- YOUR TASK:
Output only the stretch of the listing that starts at the line containing "Надувная игрушка" and ends at the line containing "このページでは「はじめて不動産物件紹介サイト（以", reproduced exactly with both ends.

- RECORD EXCERPTS:
<<<<

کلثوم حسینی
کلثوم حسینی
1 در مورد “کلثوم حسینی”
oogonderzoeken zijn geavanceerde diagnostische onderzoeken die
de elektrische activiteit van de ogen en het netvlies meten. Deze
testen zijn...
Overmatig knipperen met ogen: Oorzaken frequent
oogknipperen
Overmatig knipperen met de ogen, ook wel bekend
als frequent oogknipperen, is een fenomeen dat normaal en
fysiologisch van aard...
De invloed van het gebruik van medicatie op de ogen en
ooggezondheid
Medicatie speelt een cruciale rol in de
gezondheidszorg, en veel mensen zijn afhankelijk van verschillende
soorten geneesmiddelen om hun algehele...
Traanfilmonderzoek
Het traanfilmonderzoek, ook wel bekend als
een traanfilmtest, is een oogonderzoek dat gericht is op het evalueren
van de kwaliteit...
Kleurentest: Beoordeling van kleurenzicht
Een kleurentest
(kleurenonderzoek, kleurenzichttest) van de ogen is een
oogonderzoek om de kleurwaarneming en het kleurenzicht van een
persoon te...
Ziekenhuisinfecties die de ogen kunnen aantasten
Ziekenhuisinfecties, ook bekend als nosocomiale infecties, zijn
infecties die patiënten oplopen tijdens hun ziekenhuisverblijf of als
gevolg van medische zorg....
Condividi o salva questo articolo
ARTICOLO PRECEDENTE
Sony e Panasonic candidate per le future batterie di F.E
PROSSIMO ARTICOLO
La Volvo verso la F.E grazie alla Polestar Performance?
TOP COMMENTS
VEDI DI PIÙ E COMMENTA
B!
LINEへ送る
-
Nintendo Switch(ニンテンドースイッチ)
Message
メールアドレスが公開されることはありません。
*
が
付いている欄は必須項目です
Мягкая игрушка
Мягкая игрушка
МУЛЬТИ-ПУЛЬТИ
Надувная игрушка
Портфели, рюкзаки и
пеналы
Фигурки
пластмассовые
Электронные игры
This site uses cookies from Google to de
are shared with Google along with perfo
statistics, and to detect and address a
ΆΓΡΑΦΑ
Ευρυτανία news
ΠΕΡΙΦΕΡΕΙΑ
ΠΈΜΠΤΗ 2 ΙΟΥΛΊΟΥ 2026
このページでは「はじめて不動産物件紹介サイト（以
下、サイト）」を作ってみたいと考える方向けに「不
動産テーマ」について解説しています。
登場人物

>>>>

- SOLUTION FOR THIS EXERCISE:
Надувная игрушка
Портфели, рюкзаки и
пеналы
Фигурки
пластмассовые
Электронные игры
This site uses cookies from Google to de
are shared with Google along with perfo
statistics, and to detect and address a
ΆΓΡΑΦΑ
Ευρυτανία news
ΠΕΡΙΦΕΡΕΙΑ
ΠΈΜΠΤΗ 2 ΙΟΥΛΊΟΥ 2026
このページでは「はじめて不動産物件紹介サイト（以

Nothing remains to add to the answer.